Now listen, Howie, if anyone ever read

Those little verses that you sometimes do,

It wouldn’t have been because they wanted to hear

About age, old age, and illness, and the grave

Or all that there they know enough about

Without your help, without your dubious help.

There’s but three steps from Milton back to malt,

And but three grains of salt with a peck of dirt

Between the elegant this and the silly that;

And the purpose of poesy, as all of us know

Without the sermon, is, by telling the truth

To disintoxicate and disenchant

By lying like Homer taught us first to do.

You’ll recollect what in this vale of tears

Is consequent, that there are girls in it

Lighting desires that a bachelor sage

Said God alone could satisfy (He sometimes does),

Moving the way they move in dithery

Delight, with the delicate bend and thrust

Of this and that about their splendid persons

Unil they swell and cry aloud for corks

And fade into the light of common day

To start our burning busyness again--

And why would they give a fart in a high wind

When every wheel of this unwearied mill

That turned ten thousand verses . . . this living hand?

You made your bargain before you made your bed:

Lie in it still, as if you must you may.

From “War Stories: Poems About Long Ago and Now” by Howard Nemerov (University of Chicago Press: $10.95; 60 pp.). Nemerov has published 26 books. His volume, “The Collected Poems of Howard Nemerov,” won the National Book Award and the Pulitzer Prize in 1978. He has also been the recipient of the Bollingen Prize for Poetry and a Guggenheim and was the first winner of the Aiken Taylor Award for Modern American Poetry. Nemerov has been the Edward Mallinckrodt Distinguished University Professor of English at Washington University in St. Louis since 1976.

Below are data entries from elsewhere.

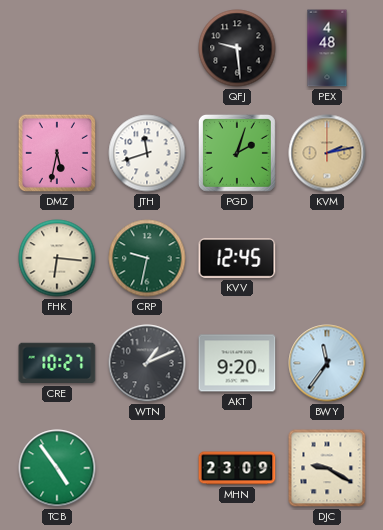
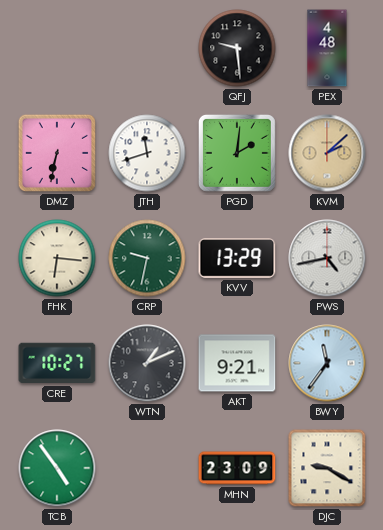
DMZ: 5:32 -> 6:32
PGD: 2:03 -> 2:01
KVM: 2:13 -> 2:08
KVV: 12:45 -> 13:29
PWS: none -> 4:43
AKT: 9:20 -> 9:21
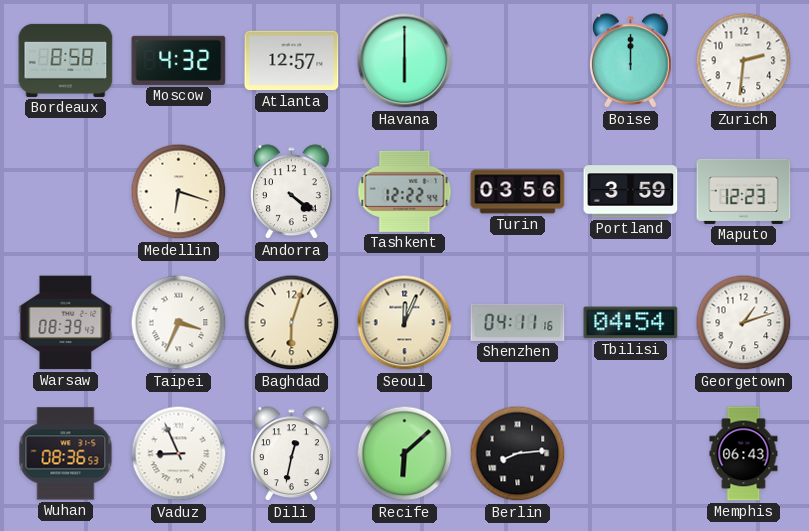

*”The sentiment of the epigraph would have been unremarkable enough save that when first seen it covered both points on a T-Shirt. The known instructors, with a long life’s gratitude, are: William Shakespeare, T. H. White, John Milton, A. E Houseman, John Keats, W. H. Auden, Aristotle for Homer, Henry Thoreau, Alexander Pope, William Wordsworth, William Yeats, and, of course, John Keats, again.”